▶ _Records for the exercise_:
#####
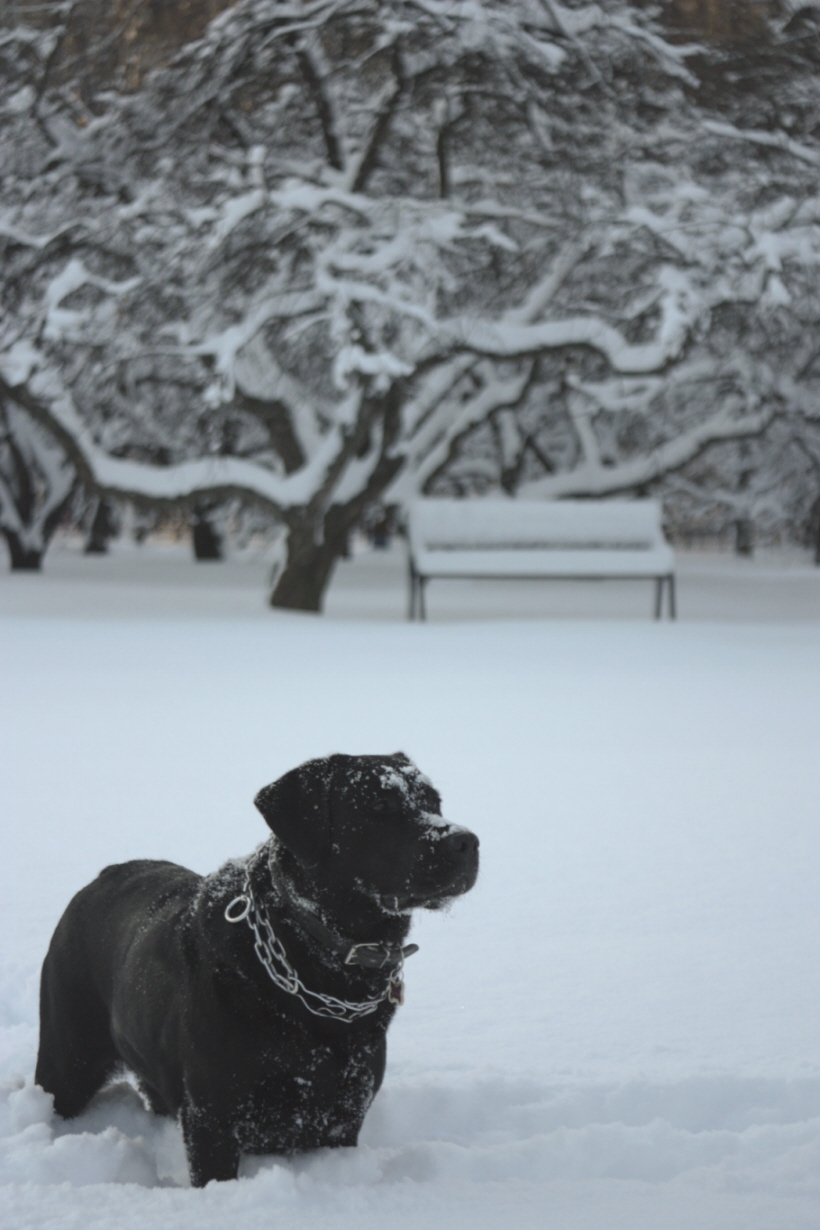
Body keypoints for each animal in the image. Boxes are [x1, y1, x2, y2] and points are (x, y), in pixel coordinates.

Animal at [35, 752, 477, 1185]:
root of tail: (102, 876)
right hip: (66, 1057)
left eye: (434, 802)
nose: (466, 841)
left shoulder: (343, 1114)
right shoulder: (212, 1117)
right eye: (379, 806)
#####
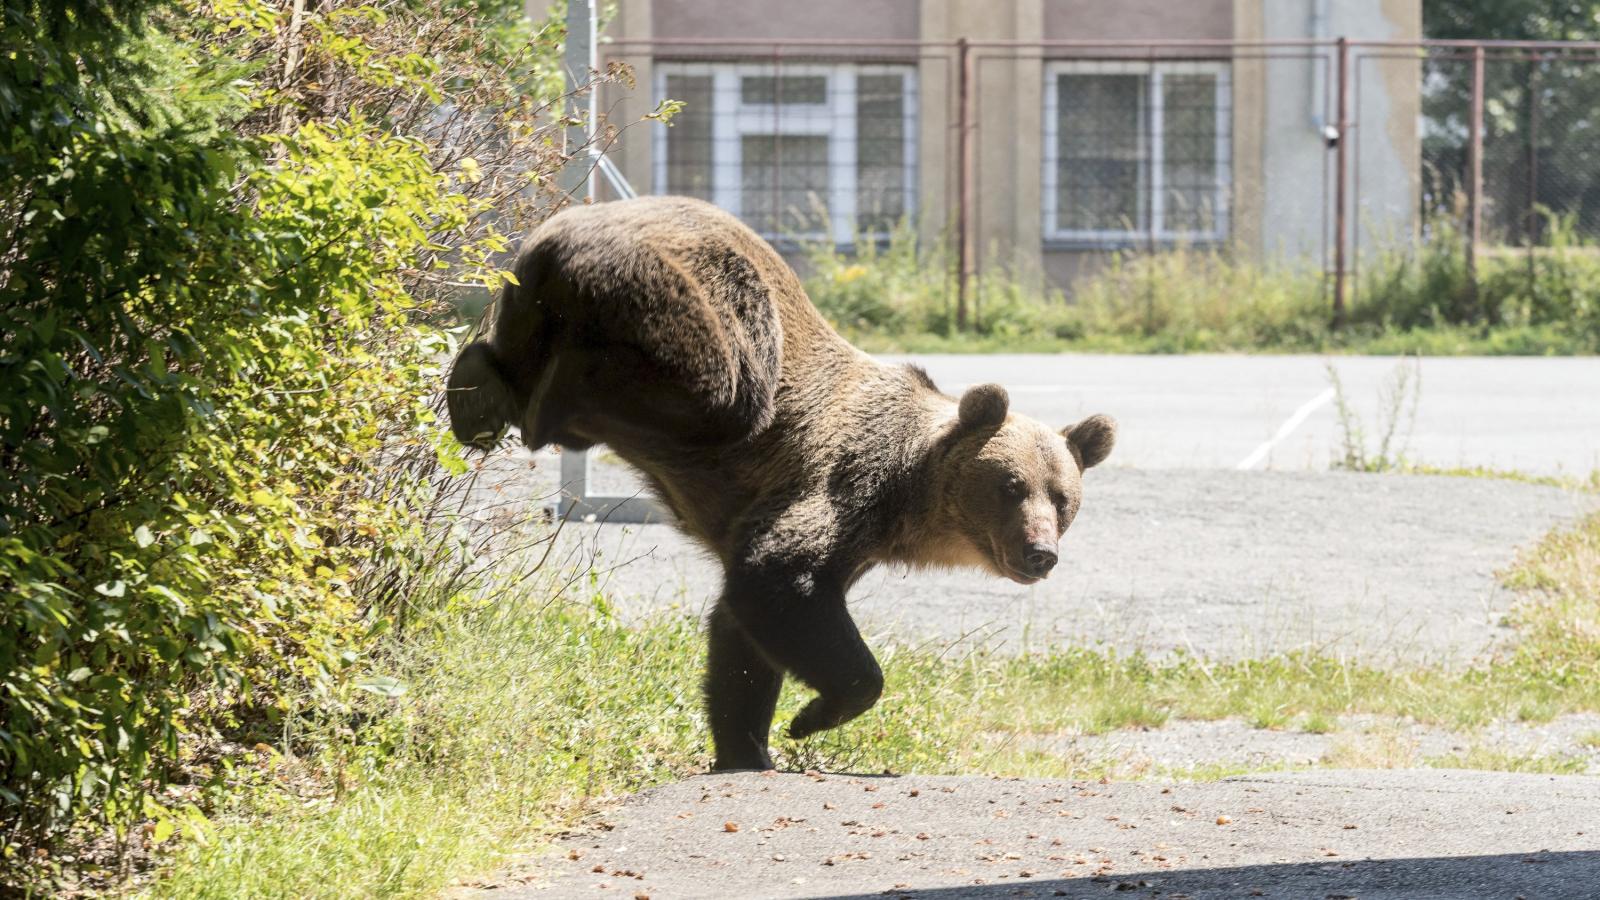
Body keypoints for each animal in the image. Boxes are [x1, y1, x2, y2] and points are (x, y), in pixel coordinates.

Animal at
#####
▶ _Exercise prompt_: Copy out only the lines of the records above from the one with "left eye: (434, 802)" through the one with "right eye: (379, 806)", exactly as they stand, both included.

▶ _Response to the exercise_:
left eye: (434, 802)
nose: (466, 841)
left shoulder: (343, 1114)
right shoulder: (212, 1117)
right eye: (379, 806)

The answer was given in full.